I am having that feeling of "what if no one ever hires me again". I hate that. I swear it has more to do with me than the actual work, but it still feels scary.

I'm going through that now because I've hit my first dry period. I know this time is very slow in publishing, but I hate this feeling. I suppose it's good in that it's forcing me to start working leads that I've been lazy about, but, ugh.

On the upside, I'm happy to report that, with my 2012 taxes now finalized & paid, in my first 4 months of freelancing from Sept to Dec, I ended up clearing my regular monthly living expenses (which, as a singleton in SF, are fairly high). Not enough to also save for vacation, IRAs, etc., but still, I'm relatively pleased that my emergency fund remains intact.

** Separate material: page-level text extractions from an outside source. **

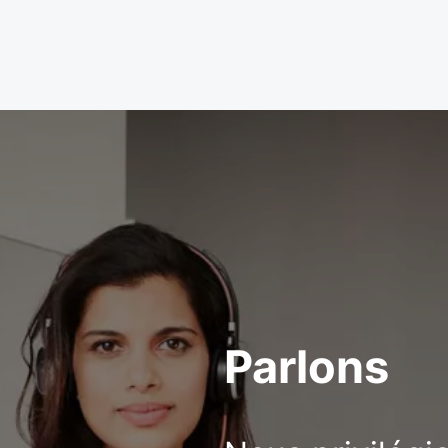
Parlons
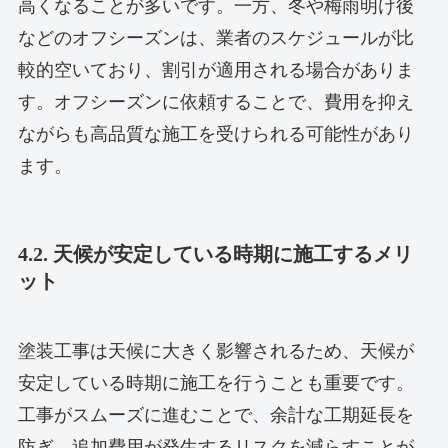
高くなることが多いです。一方、冬や梅雨明け後
などのオフシーズンは、業者のスケジュールが比
較的空いており、割引が適用される場合がありま
す。オフシーズンに依頼することで、費用を抑え
ながらも高品質な施工を受けられる可能性があり
ます。
4.2. 天候が安定している時期に施工するメリ
ット
塗装工事は天候に大きく影響されるため、天候が
安定している時期に施工を行うことも重要です。
工事がスムーズに進むことで、余計な工期延長を
防ぎ、追加費用が発生するリスクを減らすことが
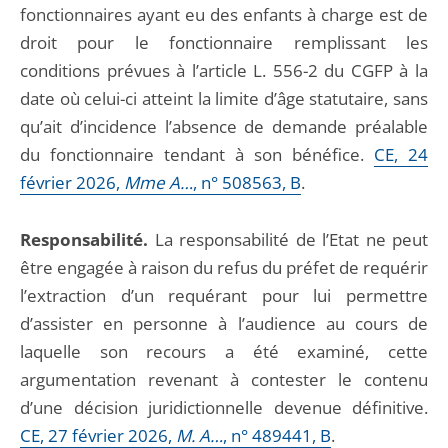
fonctionnaires ayant eu des enfants à charge est de
droit pour le fonctionnaire remplissant les
conditions prévues à l’article L. 556-2 du CGFP à la
date où celui-ci atteint la limite d’âge statutaire, sans
qu’ait d’incidence l’absence de demande préalable
du fonctionnaire tendant à son bénéfice.
CE, 24
février 2026,
Mme A…
, n° 508563, B
.
Responsabilité.
La responsabilité de l’Etat ne peut
être engagée à raison du refus du préfet de requérir
l’extraction d’un requérant pour lui permettre
d’assister en personne à l’audience au cours de
laquelle son recours a été examiné, cette
argumentation revenant à contester le contenu
d’une décision juridictionnelle devenue définitive.
CE, 27 février 2026,
M. A…
, n° 489441, B
.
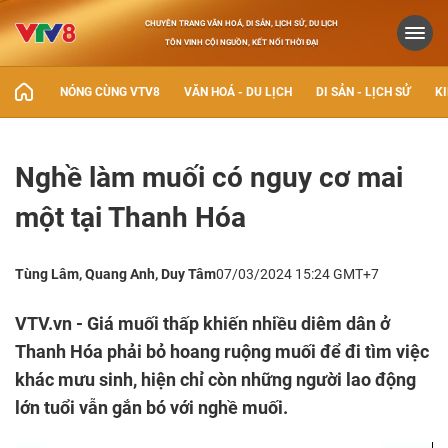
CHUYÊN TRANG VĂN HOÁ, DI SẢN, LỊCH SỬ, DU LỊCH
TÔN VINH CỘI NGUỒN, KẾT NỐI THỜI ĐẠI
NÓNG CÙNG VTV8
VĂN HOÁ - DU LỊCH
DI SẢN - LỊCH SỬ
KI
Nghề làm muối có nguy cơ mai
một tại Thanh Hóa
Tùng Lâm, Quang Anh, Duy Tâm
07/03/2024 15:24 GMT+7
VTV.vn - Giá muối thấp khiến nhiều diêm dân ở
Thanh Hóa phải bỏ hoang ruộng muối để đi tìm việc
khác mưu sinh, hiện chỉ còn những người lao động
lớn tuổi vẫn gắn bó với nghề muối.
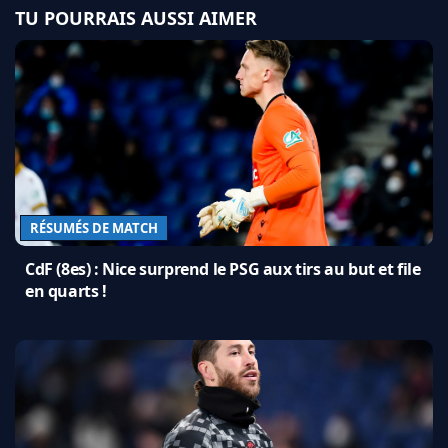
TU POURRAIS AUSSI AIMER
RÉSUMÉS DE MATCH
CdF (8es) : Nice surprend le PSG aux tirs au but et file
en quarts !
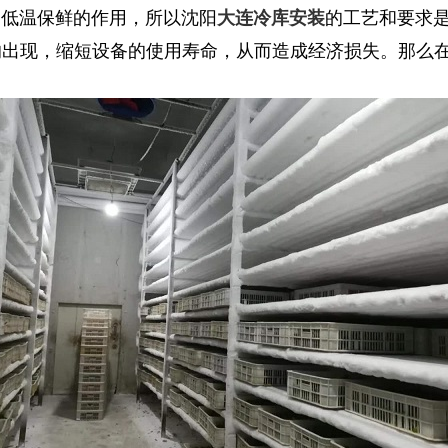
低温保鲜的作用，所以沈阳
的工艺和要求
大连冷库安装
的出现，缩短设备的使用寿命，从而造成经济损失。那么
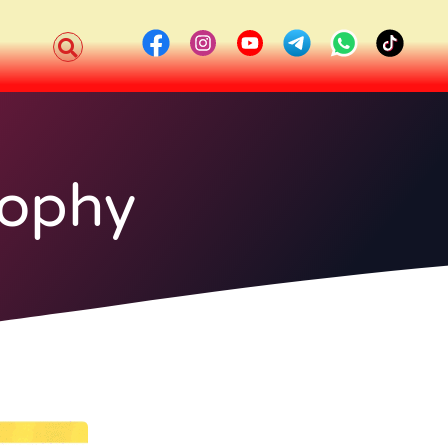
rophy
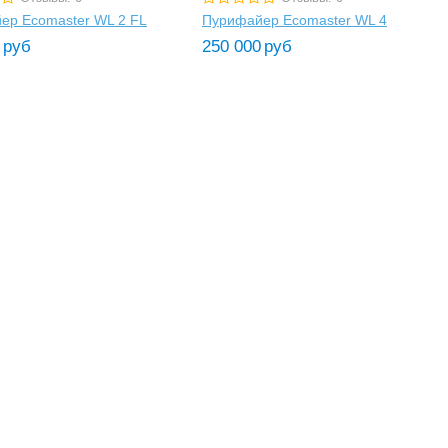
ер Ecomaster WL 2 FL
Пурифайер Ecomaster WL 4
руб
250 000
руб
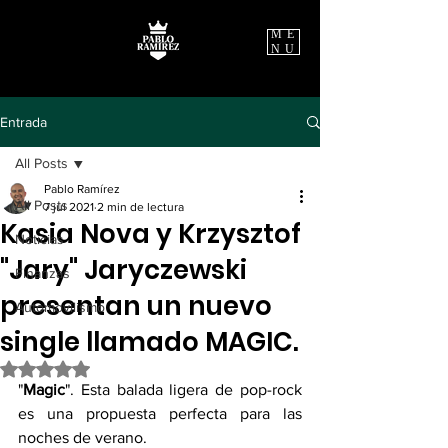
ME
NU
Entrada
All Posts
Pablo Ramírez
All Posts
7 jul 2021
2 min de lectura
Kasia Nova y Krzysztof
Noticias
"Jary" Jaryczewski
Finanzas
presentan un nuevo
Automovilismo
single llamado MAGIC.
Obtuvo NaN de 5 estrellas.
"
Magic
". Esta balada ligera de pop-rock 
es una propuesta perfecta para las 
noches de verano.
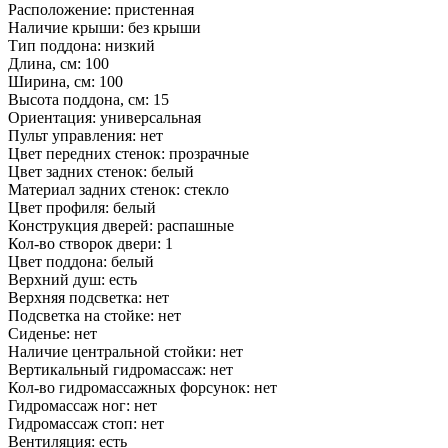
Расположение: пристенная
Наличие крыши: без крыши
Тип поддона: низкий
Длина, см: 100
Ширина, см: 100
Высота поддона, см: 15
Ориентация: универсальная
Пульт управления: нет
Цвет передних стенок: прозрачные
Цвет задних стенок: белый
Материал задних стенок: стекло
Цвет профиля: белый
Конструкция дверей: распашные
Кол-во створок двери: 1
Цвет поддона: белый
Верхний душ: есть
Верхняя подсветка: нет
Подсветка на стойке: нет
Сиденье: нет
Наличие центральной стойки: нет
Вертикальный гидромассаж: нет
Кол-во гидромассажных форсунок: нет
Гидромассаж ног: нет
Гидромассаж стоп: нет
Вентиляция: есть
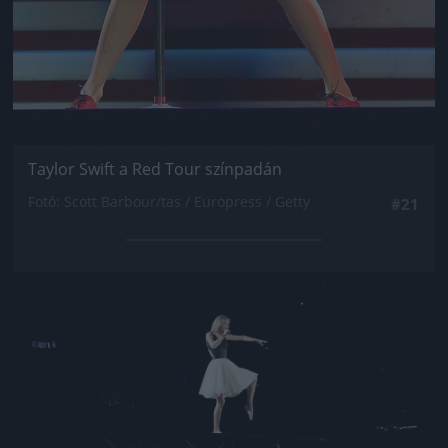
Taylor Swift a Red Tour színpadán
Fotó: Scott Barbour/tas / Europress / Getty
#21
Jön még kép!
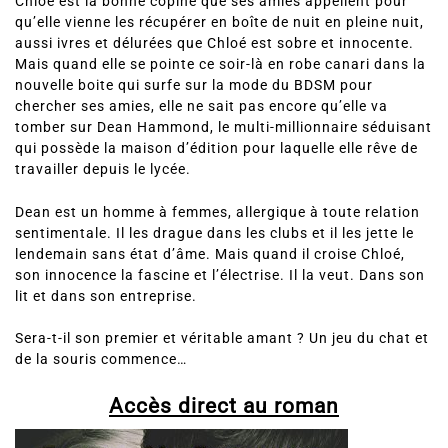
L’histoire:
Chloé est la bonne copine que ses amies appellent pour
qu’elle vienne les récupérer en boîte de nuit en pleine nuit,
aussi ivres et délurées que Chloé est sobre et innocente.
Mais quand elle se pointe ce soir-là en robe canari dans la
nouvelle boite qui surfe sur la mode du BDSM pour
chercher ses amies, elle ne sait pas encore qu’elle va
tomber sur Dean Hammond, le multi-millionnaire séduisant
qui possède la maison d’édition pour laquelle elle rêve de
travailler depuis le lycée.
Dean est un homme à femmes, allergique à toute relation
sentimentale. Il les drague dans les clubs et il les jette le
lendemain sans état d’âme. Mais quand il croise Chloé,
son innocence la fascine et l’électrise. Il la veut. Dans son
lit et dans son entreprise.
Sera-t-il son premier et véritable amant ? Un jeu du chat et
de la souris commence…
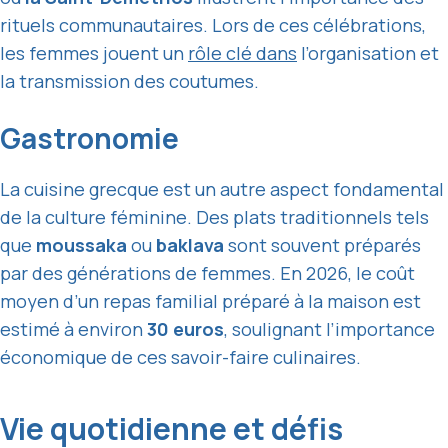
rituels communautaires. Lors de ces célébrations,
les femmes jouent un
rôle clé dans
l’organisation et
la transmission des coutumes.
Gastronomie
La cuisine grecque est un autre aspect fondamental
de la culture féminine. Des plats traditionnels tels
que
moussaka
ou
baklava
sont souvent préparés
par des générations de femmes. En 2026, le coût
moyen d’un repas familial préparé à la maison est
estimé à environ
30 euros
, soulignant l’importance
économique de ces savoir-faire culinaires.
Vie quotidienne et défis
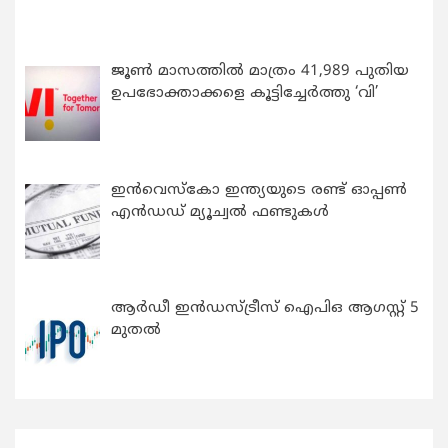
ജൂൺ മാസത്തിൽ മാത്രം 41,989 പുതിയ
ഉപഭോക്താക്കളെ കൂട്ടിച്ചേർത്തു ‘വി’
ഇന്‍വെസ്കോ ഇന്ത്യയുടെ രണ്ട് ഓപ്പണ്‍
എന്‍ഡഡ് മ്യൂച്വല്‍ ഫണ്ടുകള്‍
ആർഡീ ഇൻഡസ്ട്രീസ് ഐപിഒ ആഗസ്റ്റ് 5
മുതൽ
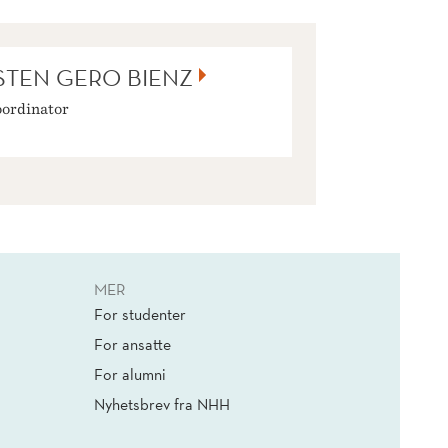
STEN GERO BIENZ
oordinator
MER
For studenter
For ansatte
For alumni
Nyhetsbrev fra NHH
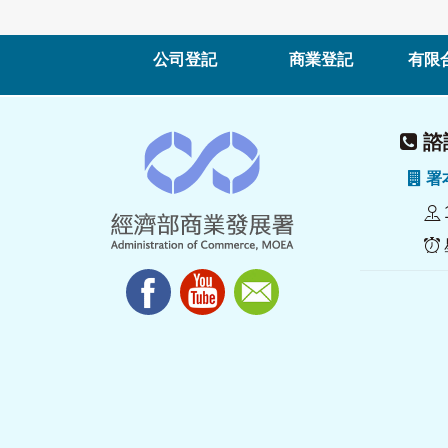
公司登記
商業登記
有限
諮詢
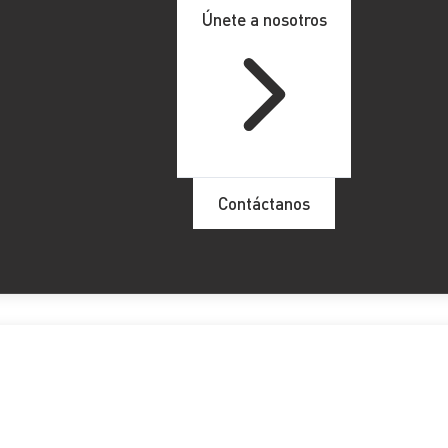
Únete a nosotros
Contáctanos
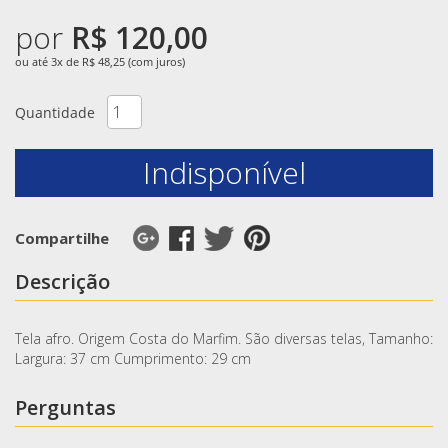
por
R$ 120,00
ou até 3x de R$ 48,25 (com juros)
Quantidade
Indisponível
Compartilhe
Descrição
Tela afro. Origem Costa do Marfim. São diversas telas, Tamanho:
Largura: 37 cm Cumprimento: 29 cm
Perguntas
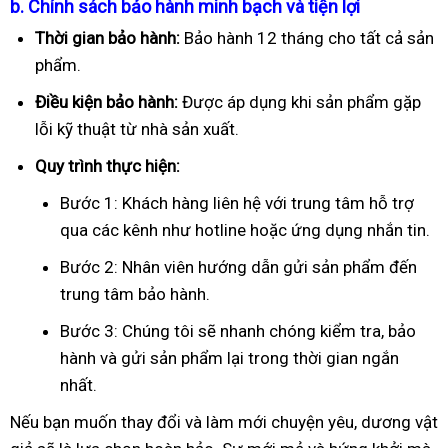
b. Chính sách bảo hành minh bạch và tiện lợi
Thời gian bảo hành:
Bảo hành 12 tháng cho tất cả sản
phẩm.
Điều kiện bảo hành:
Được áp dụng khi sản phẩm gặp
lỗi kỹ thuật từ nhà sản xuất.
Quy trình thực hiện:
Bước 1: Khách hàng liên hệ với trung tâm hỗ trợ
qua các kênh như hotline hoặc ứng dụng nhắn tin.
Bước 2: Nhân viên hướng dẫn gửi sản phẩm đến
trung tâm bảo hành.
Bước 3: Chúng tôi sẽ nhanh chóng kiểm tra, bảo
hành và gửi sản phẩm lại trong thời gian ngắn
nhất.
Nếu bạn muốn thay đổi và làm mới chuyện yêu, dương vật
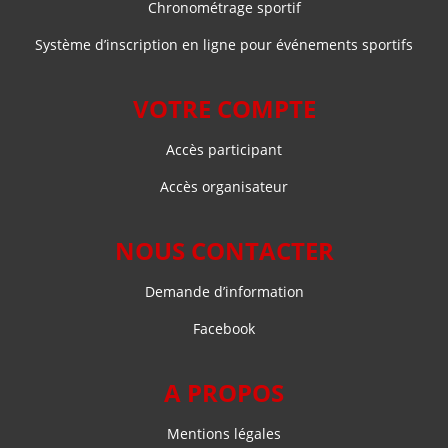
Chronométrage sportif
Système d’inscription en ligne pour événements sportifs
VOTRE COMPTE
Accès participant
Accès organisateur
NOUS CONTACTER
Demande d’information
Facebook
A PROPOS
Mentions légales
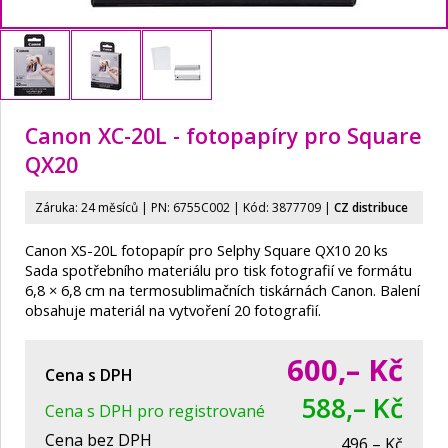
Canon XC-20L - fotopapíry pro Square
QX20
Záruka: 24 měsíců | PN:
6755C002
| Kód: 3877709
|
CZ distribuce
Canon XS-20L fotopapír pro Selphy Square QX10 20 ks
Sada spotřebního materiálu pro tisk fotografií ve formátu
6,8 × 6,8 cm na termosublimačních tiskárnách Canon. Balení
obsahuje materiál na vytvoření 20 fotografií.
600,–
Kč
Cena s DPH
588,– Kč
Cena s DPH pro registrované
Cena bez DPH
496,– Kč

Of course, since it’s been slow, I will probably need to dip into that soon. Yet, despite feeling slightly panicky about that, the psychic wages for quitting my previous crazy job remain high. I do not regret that decision in the least.

Thanks to everyone for the encouragement and tips here! They are very helpful and appreciated by this (mostly) lurker.


NoiseDesign - Feb 11, 2013 9:41:55 pm PST #1090 of 1416
Our wings are not tired

Pix and I have been working on the 2012 taxes. It's always a huge slog to make sure that we've gotten everything squared away correctly. I'm exhausted and there is still so much that needs to be done before my Noon meeting with the accountant on Wednesday.


hippocampus - Feb 12, 2013 2:10:15 am PST #1091 of 1416
not your mom's socks.

I've hit my first dry period.

February. The month that freelancers hate.